JBS Five Rivers Cattle Feeding has been exploring ways to do just that for the past five years. Through a partnership with Harsh International Inc. of Eaton, a theory is close to becoming a reality.

Basically, the system would burn feedlot manure to the point that it produces a gas that could be used to produce steam energy.

Recently, JBS Five Rivers and Harsh demonstrated a prototype gasifier of what JBS intends to install at its newly renovated feedlot at Kuner, which is east of Kersey, by the end of this year.

The company intends to install three of the Harsh-built commercial gasifiers, which will replace the feedlot’s three boilers that are used to flake corn, part of the diet given to cattle.

Andy Brown of Harsh International said the gasifier was created by a Canadian inventor about 10 years ago. Harsh has developed what Brown called a strategic alliance to build the prototype — and eventually commercial units. The prototype can burn about 250 pounds of manure per hour; the commercial unit will handle 4,200 pounds.

“This is the most exciting thing I’ve been involved with in my career,” Brown, 79, said.

He bought Harsh in 1986 and runs the company with his son, Bob. For years, Harsh has been involved in the manufacture of hydraulic lifts and other agriculture equipment.

Tom McDonald, vice president of environmental affairs for JBS Five Rivers, said the new equipment will result in an 80 percent reduction in the natural gas that is presently used to operate the boilers. Each of the gasifiers, he said, will cost $425,000.

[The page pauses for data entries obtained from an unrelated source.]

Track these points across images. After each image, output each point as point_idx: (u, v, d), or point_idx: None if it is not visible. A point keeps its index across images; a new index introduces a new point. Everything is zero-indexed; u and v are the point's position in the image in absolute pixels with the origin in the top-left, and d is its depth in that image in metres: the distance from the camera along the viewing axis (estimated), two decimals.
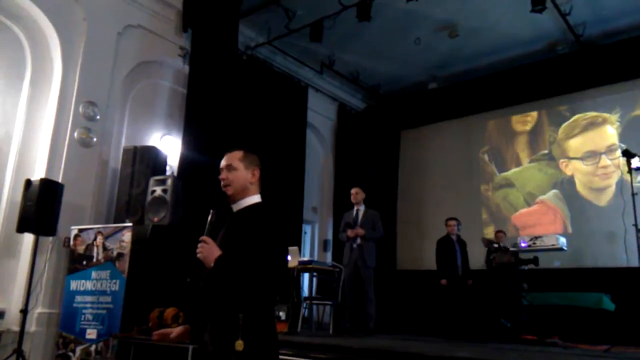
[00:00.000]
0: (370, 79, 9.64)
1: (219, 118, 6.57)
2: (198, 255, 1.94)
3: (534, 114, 8.81)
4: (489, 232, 8.48)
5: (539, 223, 8.24)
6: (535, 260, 6.29)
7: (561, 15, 7.06)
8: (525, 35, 7.88)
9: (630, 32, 7.56)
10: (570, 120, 8.37)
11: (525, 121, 8.89)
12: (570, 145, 8.28)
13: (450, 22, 7.66)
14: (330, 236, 9.37)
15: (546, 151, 8.51)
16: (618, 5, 7.15)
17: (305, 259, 6.92)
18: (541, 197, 8.37)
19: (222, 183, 2.12)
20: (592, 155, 8.01)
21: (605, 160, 7.84)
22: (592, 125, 8.14)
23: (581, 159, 8.11)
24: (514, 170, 8.81)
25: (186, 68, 6.76)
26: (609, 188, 7.74)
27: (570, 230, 7.96)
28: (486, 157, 9.10)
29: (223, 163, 2.15)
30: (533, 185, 8.53)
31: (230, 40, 6.96)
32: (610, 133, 7.93)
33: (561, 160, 8.30)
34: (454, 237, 6.92)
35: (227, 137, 6.49)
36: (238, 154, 2.16)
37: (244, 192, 2.12)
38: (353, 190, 6.47)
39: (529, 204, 8.51)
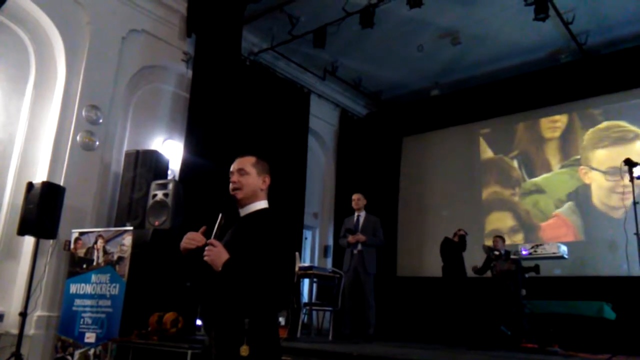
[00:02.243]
0: (372, 85, 9.66)
1: (221, 123, 6.58)
2: (205, 258, 1.92)
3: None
4: (518, 240, 8.29)
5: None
6: (536, 268, 6.27)
7: (564, 23, 7.07)
8: (528, 44, 7.89)
9: (633, 40, 7.57)
10: (597, 127, 8.10)
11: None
12: (595, 155, 7.99)
13: (453, 30, 7.68)
14: (330, 242, 9.35)
15: (578, 156, 8.23)
16: (620, 14, 7.16)
17: (306, 264, 6.93)
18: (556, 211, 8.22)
19: (231, 186, 2.12)
20: (615, 171, 7.33)
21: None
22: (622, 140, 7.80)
23: (604, 172, 7.80)
24: (543, 176, 8.53)
25: (189, 73, 6.78)
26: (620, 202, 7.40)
27: (582, 237, 7.84)
28: (515, 163, 8.85)
29: (235, 167, 2.15)
30: (562, 191, 8.25)
31: (234, 46, 6.99)
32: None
33: (581, 168, 8.10)
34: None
35: (229, 142, 6.49)
36: (251, 159, 2.17)
37: (253, 197, 2.13)
38: (354, 197, 6.46)
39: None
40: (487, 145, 9.28)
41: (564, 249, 6.20)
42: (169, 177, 5.93)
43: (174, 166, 6.35)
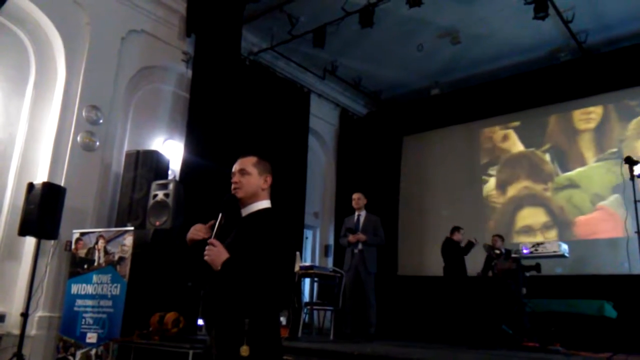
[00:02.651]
0: (372, 85, 9.66)
1: (221, 123, 6.58)
2: (205, 258, 1.93)
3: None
4: (552, 236, 8.06)
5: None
6: (537, 267, 6.27)
7: (563, 22, 7.07)
8: (528, 42, 7.89)
9: (633, 39, 7.56)
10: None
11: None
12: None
13: (453, 29, 7.68)
14: (331, 241, 9.36)
15: (615, 149, 7.95)
16: (620, 12, 7.16)
17: (307, 264, 6.92)
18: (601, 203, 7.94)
19: (233, 186, 2.13)
20: None
21: None
22: None
23: None
24: (577, 170, 8.24)
25: (189, 73, 6.78)
26: None
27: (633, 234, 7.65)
28: (548, 156, 8.60)
29: (236, 167, 2.16)
30: (599, 186, 7.96)
31: (234, 46, 6.99)
32: None
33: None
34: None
35: (229, 142, 6.50)
36: (252, 159, 2.18)
37: (254, 197, 2.13)
38: (355, 196, 6.45)
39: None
40: (517, 139, 9.03)
41: (564, 247, 6.19)
42: (170, 177, 5.93)
43: (175, 166, 6.35)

In comparison, John Slutskey, who operates a dairy near Wellington and is chairman of the Colorado Air Quality Commission, said a digester for his dairy would cost $1.3 million, or $1,000 a cow. But he and McDonald were quick to point out that a gasifier and a digester are two different types of technology. Feedlot manure, they said, contains a lot of dirt, unlike that of dairy manure, since those cows stand on solid flooring such as concrete.

McDonald said while JBS Five Rivers has been looking at the technology for the past five years, it was about two years ago when company officials approached Harsh to see if it could build the gasifier.

The gasifier works by taking the manure into a container much like what McDonald called a “pizza oven,” only once operational, it operates at 1,600 degrees. The gas coming off the manure is pulled into a waste heat boiler, which produces the steam to flake the corn.